Everybody, I'm fine.
Is there a massive wildfire happening right now in a place where I could visually see actual flames from at least one of the windows of my home? OK, sure. And is my backyard covered in enough accumulated ash that it looks like Chris Pratt's stunt double at the end of Avengers Infinity War back there? Also the case, yes.
But those things, while technically facts, can be deceiving. We are living in an age of, and I'm being generous here in my word choice, epistemological and moral relativism. I'm hesitant to give a more on-the-nose summation as that would involve some more fecund language choices unbecoming a gentleman even of my colonial birth, like for example "bullshit hurricane" or "clown-vasion of wankery" or "Charlie Sheen." All unpleasant mental images indeed, but all still evocative of the cultural moment of 300 million people all voiding their dignity bladders at the exact same time.
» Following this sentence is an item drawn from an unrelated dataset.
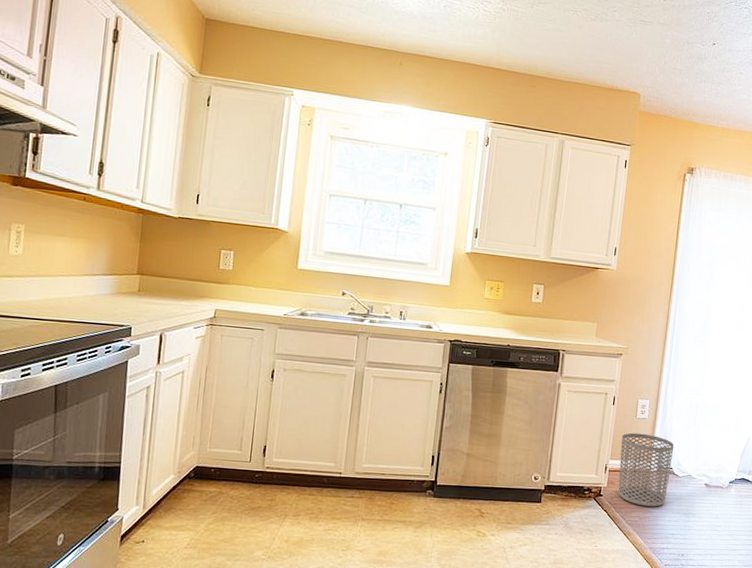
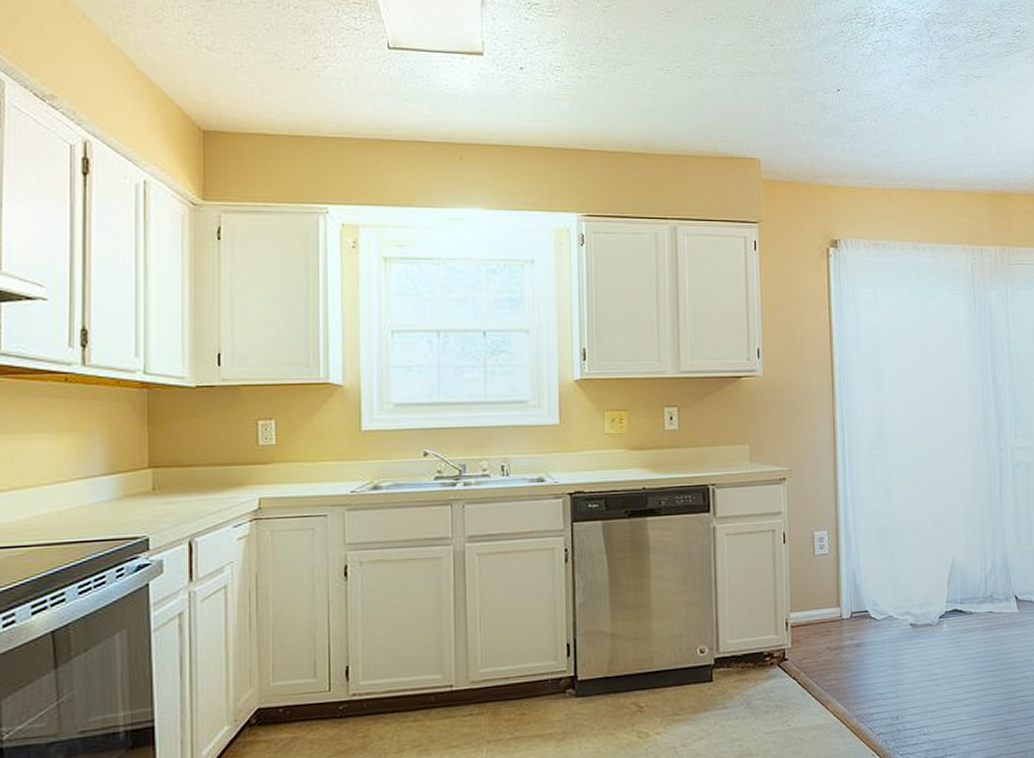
waste bin: present [618,432,675,507] -> none [800,573,866,665]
This is not the historical instance for trust, asked for or offered.
Evacuations, mandatory and voluntary, are happening right now just the next valley to the south of me. This would be a great time normally to take a running shot at the community of Lake Elsinore and suggest all the ways a devastating fire might be an improvement, but as the ash continues occasionally tap-tap-tapping on the window pane directly to the left of my Typin' Chair, I grope through my memory for the tiniest battered remnant of the most basic and most powerful of moral codes, given to us by Jesus himself: don't start none, won't be none.
So I forego my normal disdain for a place that is basically four soulless housing tracts pretending the rest of the town isn't camper vans of tweakers and registered sex offenders crowded around a lake so gross fish refuse to live in it. But look, those people don't deserve to be cindered to death in a hellish inferno on the living earth we can scarcely believe we can see with our waking eyes. I'm a Riverside County resident; these are my folk, icky though they may be. I sincerely want everyone to be safe. Even the sex offenders who took the time and effort to get registered.
Yes, I can see the fire from my house. Yes, my throat hurts and my sinuses are kind of fucked up because of the constant ash-haze. But none of this constitutes a crisis at this point for me personally. The fire is around 2,000 feet above the valley floor, on the top of a hill. We can't see the stars at night around here for all the light pollution, but even we can still make out a giant fucking mountain on fire in the dark from 10 miles away.
And the ash cloud is a problem, but even that is intermittent. When the wind shifts off-shore (like today), the smoky column forsakes us entirely in favor of our neighbors on the western slope of Santiago Peak. Just like Ikea and Whole Foods.
What I'm saying is, all things considered, I've been very fortunate. Not everyone in my immediate vicinity can say the same and for that I am truly sorry. It gives me no great joy to say we know for certain that it could definitely be worse. And you know it's bad when a situation elicits sympathy even for Northern Californians.